__WHAT IS EXPECTED__
Quote word for word the lines in the rows below, from the line holding "215: (210, 152)" through the line holding "27: (1249, 821)", both ends included, and nothing else.

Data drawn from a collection
○ ○ ○ ○

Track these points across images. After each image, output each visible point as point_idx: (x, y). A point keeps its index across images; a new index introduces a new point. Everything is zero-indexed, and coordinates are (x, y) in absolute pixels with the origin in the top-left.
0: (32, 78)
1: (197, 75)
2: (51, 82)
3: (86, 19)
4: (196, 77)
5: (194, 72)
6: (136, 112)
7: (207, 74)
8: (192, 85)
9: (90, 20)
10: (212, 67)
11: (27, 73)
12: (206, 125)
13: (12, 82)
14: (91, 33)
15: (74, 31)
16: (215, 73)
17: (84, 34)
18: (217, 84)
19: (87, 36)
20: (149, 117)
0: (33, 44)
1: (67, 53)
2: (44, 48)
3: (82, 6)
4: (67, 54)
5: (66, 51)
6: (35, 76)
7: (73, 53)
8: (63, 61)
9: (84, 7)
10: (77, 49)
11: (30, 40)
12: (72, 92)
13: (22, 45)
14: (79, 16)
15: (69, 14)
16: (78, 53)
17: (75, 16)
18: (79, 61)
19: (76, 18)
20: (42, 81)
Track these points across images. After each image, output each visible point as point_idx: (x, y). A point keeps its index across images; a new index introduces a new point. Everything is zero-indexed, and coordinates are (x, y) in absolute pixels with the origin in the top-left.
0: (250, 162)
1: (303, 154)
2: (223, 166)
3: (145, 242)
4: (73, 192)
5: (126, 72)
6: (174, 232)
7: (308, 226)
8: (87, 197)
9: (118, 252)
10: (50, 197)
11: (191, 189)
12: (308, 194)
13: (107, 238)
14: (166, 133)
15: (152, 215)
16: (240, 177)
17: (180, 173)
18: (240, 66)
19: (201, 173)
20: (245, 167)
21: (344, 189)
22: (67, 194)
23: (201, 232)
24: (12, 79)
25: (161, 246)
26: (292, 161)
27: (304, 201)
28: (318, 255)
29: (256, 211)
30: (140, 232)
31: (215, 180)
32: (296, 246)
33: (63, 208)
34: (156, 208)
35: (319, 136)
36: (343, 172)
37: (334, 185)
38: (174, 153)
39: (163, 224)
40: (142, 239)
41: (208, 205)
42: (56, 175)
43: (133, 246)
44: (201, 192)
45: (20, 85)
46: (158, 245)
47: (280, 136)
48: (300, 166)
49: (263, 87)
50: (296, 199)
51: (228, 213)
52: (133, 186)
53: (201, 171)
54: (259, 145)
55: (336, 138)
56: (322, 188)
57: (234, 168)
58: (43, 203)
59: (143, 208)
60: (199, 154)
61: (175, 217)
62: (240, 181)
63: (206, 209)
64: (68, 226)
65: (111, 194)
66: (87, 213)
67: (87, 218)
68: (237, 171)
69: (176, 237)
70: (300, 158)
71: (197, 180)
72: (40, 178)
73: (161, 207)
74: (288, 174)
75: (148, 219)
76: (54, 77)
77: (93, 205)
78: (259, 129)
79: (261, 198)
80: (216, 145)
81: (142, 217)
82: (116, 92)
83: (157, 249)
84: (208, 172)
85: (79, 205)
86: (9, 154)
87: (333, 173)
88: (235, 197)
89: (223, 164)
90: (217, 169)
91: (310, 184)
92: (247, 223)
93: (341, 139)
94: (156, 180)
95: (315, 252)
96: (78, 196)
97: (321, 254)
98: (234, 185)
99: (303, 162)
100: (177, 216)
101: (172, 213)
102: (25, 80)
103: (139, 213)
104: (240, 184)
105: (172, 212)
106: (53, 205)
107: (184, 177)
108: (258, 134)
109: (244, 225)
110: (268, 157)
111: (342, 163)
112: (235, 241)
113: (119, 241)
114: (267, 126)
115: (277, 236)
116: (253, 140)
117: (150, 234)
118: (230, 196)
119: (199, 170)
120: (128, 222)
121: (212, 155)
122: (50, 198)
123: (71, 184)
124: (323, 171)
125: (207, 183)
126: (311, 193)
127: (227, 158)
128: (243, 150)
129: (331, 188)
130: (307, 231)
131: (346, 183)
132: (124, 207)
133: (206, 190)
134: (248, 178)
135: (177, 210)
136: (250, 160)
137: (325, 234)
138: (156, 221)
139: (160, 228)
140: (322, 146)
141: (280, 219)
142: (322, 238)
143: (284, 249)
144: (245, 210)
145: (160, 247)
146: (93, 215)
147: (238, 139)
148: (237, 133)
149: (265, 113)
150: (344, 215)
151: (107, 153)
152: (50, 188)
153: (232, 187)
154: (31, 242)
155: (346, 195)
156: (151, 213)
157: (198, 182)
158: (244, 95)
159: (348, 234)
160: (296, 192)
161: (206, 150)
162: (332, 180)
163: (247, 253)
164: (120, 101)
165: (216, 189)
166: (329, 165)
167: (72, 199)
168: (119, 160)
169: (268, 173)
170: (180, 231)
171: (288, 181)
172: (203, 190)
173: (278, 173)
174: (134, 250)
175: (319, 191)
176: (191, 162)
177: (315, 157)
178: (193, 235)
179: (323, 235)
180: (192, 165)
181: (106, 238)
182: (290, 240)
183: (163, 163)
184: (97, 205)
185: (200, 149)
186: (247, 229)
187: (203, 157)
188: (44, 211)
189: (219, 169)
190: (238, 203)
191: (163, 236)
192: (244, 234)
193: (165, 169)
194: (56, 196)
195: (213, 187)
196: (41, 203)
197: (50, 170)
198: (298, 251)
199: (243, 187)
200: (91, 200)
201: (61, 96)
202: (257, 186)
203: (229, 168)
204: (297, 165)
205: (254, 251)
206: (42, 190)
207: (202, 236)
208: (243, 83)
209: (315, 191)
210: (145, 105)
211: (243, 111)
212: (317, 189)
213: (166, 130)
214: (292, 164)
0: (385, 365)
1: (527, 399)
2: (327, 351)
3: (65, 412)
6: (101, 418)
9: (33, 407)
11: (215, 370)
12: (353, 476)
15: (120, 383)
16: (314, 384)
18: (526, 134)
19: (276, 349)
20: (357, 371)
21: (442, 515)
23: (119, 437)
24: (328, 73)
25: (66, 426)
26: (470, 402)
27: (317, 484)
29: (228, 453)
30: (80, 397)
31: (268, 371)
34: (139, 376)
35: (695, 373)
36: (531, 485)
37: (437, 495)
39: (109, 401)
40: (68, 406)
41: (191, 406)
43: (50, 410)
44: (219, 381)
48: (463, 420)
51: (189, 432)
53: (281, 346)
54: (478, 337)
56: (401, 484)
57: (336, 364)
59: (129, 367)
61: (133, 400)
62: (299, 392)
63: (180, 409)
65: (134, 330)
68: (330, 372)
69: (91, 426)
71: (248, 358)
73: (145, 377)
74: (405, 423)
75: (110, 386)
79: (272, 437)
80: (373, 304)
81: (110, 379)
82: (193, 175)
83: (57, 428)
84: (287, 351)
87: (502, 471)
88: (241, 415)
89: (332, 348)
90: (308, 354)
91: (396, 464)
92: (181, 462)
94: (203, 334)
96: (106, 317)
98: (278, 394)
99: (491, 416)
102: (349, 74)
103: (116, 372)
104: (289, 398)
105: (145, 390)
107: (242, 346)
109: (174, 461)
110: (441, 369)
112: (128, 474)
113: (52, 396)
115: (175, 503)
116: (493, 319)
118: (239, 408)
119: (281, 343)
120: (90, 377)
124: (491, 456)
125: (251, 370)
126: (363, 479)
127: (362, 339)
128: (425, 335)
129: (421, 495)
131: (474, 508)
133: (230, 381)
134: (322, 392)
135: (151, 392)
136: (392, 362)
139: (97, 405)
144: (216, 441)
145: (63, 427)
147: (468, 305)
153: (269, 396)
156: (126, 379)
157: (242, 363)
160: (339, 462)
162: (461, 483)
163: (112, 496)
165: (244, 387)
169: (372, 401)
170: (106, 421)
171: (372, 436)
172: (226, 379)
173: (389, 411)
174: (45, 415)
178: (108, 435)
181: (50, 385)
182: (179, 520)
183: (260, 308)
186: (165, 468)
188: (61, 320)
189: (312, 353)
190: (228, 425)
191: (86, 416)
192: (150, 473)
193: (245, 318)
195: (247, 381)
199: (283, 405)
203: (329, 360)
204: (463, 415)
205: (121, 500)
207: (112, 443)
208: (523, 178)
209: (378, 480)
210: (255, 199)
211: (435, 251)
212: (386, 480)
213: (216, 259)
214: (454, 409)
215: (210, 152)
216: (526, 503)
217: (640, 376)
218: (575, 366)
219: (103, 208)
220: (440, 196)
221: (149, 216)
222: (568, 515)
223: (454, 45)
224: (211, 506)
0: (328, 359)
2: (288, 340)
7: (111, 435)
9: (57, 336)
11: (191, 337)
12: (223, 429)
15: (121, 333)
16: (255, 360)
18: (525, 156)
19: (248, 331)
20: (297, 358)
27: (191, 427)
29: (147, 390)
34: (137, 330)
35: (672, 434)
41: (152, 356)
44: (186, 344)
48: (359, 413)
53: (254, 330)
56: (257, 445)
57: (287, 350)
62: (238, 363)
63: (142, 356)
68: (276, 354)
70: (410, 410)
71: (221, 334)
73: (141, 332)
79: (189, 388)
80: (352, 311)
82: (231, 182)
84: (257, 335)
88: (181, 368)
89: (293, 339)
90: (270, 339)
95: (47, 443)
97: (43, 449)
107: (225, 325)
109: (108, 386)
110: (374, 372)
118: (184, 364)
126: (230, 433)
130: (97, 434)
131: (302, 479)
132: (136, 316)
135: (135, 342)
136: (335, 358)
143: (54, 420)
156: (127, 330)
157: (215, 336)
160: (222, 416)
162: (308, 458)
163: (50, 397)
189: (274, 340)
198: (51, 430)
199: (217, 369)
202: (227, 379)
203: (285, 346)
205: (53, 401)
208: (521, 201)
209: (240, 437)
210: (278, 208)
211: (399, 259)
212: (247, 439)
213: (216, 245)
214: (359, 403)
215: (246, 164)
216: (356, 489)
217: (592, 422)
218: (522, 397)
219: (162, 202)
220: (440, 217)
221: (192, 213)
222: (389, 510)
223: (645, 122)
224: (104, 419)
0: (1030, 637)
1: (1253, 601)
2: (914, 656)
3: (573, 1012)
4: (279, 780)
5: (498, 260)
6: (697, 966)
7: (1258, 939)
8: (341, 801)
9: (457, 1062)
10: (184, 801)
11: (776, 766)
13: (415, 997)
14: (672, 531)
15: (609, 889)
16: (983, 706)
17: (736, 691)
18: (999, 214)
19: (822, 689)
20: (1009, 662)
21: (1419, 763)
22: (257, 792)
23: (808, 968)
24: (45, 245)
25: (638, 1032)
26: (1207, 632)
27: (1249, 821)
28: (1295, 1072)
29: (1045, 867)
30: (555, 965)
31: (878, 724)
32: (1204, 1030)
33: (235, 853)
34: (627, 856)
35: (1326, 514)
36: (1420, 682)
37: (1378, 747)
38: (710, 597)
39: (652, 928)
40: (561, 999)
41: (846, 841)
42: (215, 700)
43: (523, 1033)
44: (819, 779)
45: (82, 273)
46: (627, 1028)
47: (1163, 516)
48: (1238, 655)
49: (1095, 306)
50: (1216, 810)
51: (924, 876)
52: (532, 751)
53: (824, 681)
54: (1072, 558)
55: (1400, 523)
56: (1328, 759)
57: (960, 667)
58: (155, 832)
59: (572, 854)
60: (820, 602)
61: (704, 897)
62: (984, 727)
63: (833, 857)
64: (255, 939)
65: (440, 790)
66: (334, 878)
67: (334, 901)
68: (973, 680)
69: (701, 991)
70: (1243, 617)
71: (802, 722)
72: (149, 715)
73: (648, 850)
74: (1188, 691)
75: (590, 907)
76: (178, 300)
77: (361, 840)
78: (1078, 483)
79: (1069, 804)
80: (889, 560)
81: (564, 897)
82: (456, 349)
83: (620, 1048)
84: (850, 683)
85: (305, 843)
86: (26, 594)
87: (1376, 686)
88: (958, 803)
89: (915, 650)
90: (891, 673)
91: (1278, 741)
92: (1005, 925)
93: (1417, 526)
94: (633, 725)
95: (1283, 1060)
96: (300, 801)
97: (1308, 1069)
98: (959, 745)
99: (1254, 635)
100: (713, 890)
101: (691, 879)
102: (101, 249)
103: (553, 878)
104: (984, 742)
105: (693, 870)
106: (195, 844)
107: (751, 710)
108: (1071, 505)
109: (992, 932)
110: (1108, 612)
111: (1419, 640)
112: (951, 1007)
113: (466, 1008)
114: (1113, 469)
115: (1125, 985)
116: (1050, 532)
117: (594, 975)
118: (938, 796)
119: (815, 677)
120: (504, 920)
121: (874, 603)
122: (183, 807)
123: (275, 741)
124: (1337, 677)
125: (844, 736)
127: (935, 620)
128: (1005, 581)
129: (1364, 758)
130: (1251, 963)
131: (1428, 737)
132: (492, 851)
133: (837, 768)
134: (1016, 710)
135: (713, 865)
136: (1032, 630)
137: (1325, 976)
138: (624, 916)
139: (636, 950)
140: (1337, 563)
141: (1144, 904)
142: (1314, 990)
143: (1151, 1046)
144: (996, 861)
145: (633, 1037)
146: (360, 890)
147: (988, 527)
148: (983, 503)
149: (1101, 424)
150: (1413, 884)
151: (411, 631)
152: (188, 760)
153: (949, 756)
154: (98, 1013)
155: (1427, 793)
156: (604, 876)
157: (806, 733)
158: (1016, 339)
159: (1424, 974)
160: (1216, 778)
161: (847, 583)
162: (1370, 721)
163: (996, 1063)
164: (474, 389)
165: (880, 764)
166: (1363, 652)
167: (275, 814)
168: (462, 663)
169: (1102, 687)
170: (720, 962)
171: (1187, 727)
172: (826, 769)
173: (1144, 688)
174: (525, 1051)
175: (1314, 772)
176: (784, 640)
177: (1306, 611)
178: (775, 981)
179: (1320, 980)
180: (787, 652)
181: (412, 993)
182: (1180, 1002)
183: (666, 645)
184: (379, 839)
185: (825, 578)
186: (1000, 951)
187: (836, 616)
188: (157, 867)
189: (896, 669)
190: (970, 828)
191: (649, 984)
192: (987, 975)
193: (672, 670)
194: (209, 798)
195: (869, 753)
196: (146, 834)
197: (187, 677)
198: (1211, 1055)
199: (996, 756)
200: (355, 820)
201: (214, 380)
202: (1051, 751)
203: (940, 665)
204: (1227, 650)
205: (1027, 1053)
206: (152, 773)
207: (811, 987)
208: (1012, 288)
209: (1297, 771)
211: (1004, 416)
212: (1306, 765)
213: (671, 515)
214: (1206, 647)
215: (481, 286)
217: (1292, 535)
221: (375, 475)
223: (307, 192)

○ ○ ○ ○

__ANSWER TO THIS TASK__
215: (210, 152)
216: (526, 503)
217: (640, 376)
218: (575, 366)
219: (103, 208)
220: (440, 196)
221: (149, 216)
222: (568, 515)
223: (454, 45)
224: (211, 506)
0: (328, 359)
2: (288, 340)
7: (111, 435)
9: (57, 336)
11: (191, 337)
12: (223, 429)
15: (121, 333)
16: (255, 360)
18: (525, 156)
19: (248, 331)
20: (297, 358)
27: (191, 427)
29: (147, 390)
34: (137, 330)
35: (672, 434)
41: (152, 356)
44: (186, 344)
48: (359, 413)
53: (254, 330)
56: (257, 445)
57: (287, 350)
62: (238, 363)
63: (142, 356)
68: (276, 354)
70: (410, 410)
71: (221, 334)
73: (141, 332)
79: (189, 388)
80: (352, 311)
82: (231, 182)
84: (257, 335)
88: (181, 368)
89: (293, 339)
90: (270, 339)
95: (47, 443)
97: (43, 449)
107: (225, 325)
109: (108, 386)
110: (374, 372)
118: (184, 364)
126: (230, 433)
130: (97, 434)
131: (302, 479)
132: (136, 316)
135: (135, 342)
136: (335, 358)
143: (54, 420)
156: (127, 330)
157: (215, 336)
160: (222, 416)
162: (308, 458)
163: (50, 397)
189: (274, 340)
198: (51, 430)
199: (217, 369)
202: (227, 379)
203: (285, 346)
205: (53, 401)
208: (521, 201)
209: (240, 437)
210: (278, 208)
211: (399, 259)
212: (247, 439)
213: (216, 245)
214: (359, 403)
215: (246, 164)
216: (356, 489)
217: (592, 422)
218: (522, 397)
219: (162, 202)
220: (440, 217)
221: (192, 213)
222: (389, 510)
223: (645, 122)
224: (104, 419)
0: (1030, 637)
1: (1253, 601)
2: (914, 656)
3: (573, 1012)
4: (279, 780)
5: (498, 260)
6: (697, 966)
7: (1258, 939)
8: (341, 801)
9: (457, 1062)
10: (184, 801)
11: (776, 766)
13: (415, 997)
14: (672, 531)
15: (609, 889)
16: (983, 706)
17: (736, 691)
18: (999, 214)
19: (822, 689)
20: (1009, 662)
21: (1419, 763)
22: (257, 792)
23: (808, 968)
24: (45, 245)
25: (638, 1032)
26: (1207, 632)
27: (1249, 821)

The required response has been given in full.